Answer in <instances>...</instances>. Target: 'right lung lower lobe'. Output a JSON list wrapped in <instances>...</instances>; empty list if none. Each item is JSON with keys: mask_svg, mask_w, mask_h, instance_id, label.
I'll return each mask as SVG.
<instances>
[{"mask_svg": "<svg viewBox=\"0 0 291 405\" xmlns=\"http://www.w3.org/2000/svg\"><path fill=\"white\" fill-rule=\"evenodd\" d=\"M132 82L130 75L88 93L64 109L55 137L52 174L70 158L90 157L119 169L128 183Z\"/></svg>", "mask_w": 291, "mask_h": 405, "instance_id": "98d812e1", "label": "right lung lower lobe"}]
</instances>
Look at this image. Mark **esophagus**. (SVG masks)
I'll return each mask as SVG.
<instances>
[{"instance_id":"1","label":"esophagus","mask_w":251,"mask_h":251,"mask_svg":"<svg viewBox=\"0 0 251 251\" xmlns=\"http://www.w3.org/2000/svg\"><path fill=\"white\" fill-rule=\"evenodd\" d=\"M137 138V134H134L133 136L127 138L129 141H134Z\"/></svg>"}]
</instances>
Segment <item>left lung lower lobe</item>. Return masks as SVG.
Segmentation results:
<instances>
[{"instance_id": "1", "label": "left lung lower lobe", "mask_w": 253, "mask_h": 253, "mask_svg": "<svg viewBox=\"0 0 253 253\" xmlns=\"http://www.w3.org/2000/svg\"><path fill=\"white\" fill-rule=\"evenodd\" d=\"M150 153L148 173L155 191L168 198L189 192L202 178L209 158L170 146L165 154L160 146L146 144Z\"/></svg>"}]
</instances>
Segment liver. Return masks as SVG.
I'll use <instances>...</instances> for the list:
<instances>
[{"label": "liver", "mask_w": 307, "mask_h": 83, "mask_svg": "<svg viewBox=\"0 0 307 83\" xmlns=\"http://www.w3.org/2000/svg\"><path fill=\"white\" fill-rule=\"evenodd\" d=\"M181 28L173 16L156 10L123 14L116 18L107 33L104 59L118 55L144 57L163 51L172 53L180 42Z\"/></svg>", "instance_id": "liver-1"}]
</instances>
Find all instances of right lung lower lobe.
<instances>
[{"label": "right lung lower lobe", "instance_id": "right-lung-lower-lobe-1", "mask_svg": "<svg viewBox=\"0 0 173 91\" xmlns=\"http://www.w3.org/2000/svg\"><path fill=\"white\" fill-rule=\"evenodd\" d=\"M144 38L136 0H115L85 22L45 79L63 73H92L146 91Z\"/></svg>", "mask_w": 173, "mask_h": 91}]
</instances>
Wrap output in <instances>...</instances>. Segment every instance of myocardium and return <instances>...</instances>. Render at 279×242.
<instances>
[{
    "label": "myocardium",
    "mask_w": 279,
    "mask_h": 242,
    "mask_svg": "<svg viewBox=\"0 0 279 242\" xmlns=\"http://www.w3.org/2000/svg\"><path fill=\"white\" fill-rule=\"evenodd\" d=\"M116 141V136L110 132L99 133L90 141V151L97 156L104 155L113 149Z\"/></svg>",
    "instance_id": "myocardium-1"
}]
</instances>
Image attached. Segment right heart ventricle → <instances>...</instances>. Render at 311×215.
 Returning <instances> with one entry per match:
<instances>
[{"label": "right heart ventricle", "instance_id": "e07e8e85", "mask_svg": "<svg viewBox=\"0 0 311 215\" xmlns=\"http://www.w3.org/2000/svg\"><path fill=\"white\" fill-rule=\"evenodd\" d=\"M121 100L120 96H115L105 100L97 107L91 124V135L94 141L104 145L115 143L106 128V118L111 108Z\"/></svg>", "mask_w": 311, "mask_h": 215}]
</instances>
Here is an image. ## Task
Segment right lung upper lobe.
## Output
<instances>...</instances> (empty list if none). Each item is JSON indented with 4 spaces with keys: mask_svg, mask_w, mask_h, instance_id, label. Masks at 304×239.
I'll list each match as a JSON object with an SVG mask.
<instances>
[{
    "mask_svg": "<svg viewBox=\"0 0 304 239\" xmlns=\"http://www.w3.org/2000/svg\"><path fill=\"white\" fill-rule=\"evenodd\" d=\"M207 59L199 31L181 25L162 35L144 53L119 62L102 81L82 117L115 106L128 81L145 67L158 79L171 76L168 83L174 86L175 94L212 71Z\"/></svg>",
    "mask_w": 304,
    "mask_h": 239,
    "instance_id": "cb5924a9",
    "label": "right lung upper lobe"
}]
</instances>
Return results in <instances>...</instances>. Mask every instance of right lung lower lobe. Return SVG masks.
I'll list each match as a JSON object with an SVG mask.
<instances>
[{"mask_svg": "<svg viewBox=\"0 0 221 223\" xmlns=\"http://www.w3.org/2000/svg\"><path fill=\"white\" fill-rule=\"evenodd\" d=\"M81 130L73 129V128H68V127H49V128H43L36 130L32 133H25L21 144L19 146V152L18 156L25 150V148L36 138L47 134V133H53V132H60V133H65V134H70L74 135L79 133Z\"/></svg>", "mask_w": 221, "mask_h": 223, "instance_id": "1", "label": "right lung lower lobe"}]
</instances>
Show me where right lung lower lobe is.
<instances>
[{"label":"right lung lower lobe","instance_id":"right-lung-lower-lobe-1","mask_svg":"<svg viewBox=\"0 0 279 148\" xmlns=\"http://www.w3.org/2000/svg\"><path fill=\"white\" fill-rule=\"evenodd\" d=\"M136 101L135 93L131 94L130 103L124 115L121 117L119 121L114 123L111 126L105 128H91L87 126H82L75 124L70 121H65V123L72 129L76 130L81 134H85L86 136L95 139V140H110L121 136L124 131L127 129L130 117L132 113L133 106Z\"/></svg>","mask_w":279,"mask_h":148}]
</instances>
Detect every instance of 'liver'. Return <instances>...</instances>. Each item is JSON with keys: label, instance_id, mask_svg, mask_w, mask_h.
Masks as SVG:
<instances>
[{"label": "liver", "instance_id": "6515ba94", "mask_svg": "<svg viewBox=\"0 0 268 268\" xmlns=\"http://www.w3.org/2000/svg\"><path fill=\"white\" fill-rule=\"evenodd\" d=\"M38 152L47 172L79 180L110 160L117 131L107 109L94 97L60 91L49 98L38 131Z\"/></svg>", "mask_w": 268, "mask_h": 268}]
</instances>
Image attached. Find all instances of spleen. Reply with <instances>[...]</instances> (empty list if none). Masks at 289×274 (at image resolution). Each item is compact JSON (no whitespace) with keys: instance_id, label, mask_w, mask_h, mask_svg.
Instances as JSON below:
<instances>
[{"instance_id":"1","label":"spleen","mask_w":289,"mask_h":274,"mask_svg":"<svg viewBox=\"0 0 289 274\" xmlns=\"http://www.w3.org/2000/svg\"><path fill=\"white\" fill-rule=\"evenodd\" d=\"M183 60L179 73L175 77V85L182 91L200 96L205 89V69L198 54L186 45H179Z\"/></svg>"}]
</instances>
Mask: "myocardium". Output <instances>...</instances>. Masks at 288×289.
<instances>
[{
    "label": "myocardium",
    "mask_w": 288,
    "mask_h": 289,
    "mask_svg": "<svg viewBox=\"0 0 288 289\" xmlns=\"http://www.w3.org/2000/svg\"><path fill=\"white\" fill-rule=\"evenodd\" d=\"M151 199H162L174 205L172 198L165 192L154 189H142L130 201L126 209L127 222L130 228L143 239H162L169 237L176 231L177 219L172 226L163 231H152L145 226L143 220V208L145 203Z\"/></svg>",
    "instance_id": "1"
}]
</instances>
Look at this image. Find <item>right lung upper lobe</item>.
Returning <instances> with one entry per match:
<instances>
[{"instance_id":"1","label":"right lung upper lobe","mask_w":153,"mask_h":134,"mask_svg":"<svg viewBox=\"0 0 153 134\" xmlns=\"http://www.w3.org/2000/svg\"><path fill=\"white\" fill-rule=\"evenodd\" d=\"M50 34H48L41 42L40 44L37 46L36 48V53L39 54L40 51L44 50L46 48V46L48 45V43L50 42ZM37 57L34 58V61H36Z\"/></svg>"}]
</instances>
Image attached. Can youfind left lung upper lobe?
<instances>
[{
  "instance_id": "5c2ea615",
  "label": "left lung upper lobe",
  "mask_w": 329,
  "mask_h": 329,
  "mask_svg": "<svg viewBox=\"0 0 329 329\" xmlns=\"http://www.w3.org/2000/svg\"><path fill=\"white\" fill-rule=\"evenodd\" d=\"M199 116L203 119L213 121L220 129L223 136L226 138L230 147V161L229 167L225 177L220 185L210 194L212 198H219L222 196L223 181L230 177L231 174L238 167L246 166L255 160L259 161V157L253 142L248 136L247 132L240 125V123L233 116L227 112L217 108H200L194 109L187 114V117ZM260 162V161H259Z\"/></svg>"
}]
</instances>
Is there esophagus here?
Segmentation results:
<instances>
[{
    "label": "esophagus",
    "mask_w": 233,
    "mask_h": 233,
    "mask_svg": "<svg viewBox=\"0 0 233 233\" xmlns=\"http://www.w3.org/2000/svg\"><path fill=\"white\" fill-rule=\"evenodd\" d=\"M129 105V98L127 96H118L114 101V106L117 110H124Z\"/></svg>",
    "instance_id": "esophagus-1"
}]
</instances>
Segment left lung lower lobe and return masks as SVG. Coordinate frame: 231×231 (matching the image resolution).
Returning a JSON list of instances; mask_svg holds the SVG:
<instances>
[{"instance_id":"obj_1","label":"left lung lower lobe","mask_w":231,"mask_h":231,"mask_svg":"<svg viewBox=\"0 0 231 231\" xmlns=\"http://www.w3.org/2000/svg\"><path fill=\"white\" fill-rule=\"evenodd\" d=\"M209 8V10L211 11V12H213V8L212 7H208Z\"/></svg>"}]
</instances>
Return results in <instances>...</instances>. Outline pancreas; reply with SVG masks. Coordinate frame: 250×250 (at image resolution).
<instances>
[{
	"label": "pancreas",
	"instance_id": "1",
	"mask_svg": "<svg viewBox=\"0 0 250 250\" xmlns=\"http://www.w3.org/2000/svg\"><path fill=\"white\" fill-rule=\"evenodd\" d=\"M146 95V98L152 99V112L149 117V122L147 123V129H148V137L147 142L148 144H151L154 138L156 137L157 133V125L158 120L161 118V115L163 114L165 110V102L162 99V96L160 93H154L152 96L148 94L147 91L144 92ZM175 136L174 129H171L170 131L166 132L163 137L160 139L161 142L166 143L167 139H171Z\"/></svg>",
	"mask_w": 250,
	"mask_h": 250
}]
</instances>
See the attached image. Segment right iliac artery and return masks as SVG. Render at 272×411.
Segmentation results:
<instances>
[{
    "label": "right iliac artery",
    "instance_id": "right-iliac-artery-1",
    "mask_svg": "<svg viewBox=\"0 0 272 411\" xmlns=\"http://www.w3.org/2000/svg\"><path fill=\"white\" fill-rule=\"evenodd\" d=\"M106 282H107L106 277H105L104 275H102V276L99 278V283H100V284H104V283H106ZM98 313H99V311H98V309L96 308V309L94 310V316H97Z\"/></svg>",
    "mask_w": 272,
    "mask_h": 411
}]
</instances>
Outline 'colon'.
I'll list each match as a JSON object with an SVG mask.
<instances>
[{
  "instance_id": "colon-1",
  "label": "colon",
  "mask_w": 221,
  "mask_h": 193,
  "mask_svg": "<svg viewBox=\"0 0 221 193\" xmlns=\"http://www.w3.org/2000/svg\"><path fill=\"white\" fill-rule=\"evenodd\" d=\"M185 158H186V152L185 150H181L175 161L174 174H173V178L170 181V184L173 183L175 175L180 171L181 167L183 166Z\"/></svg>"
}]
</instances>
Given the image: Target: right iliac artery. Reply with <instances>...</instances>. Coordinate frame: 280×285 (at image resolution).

__Direction__
Count the lines of the data above that contain the string "left", treating case as significant, and reply with the number alone.

__Result of this task__
6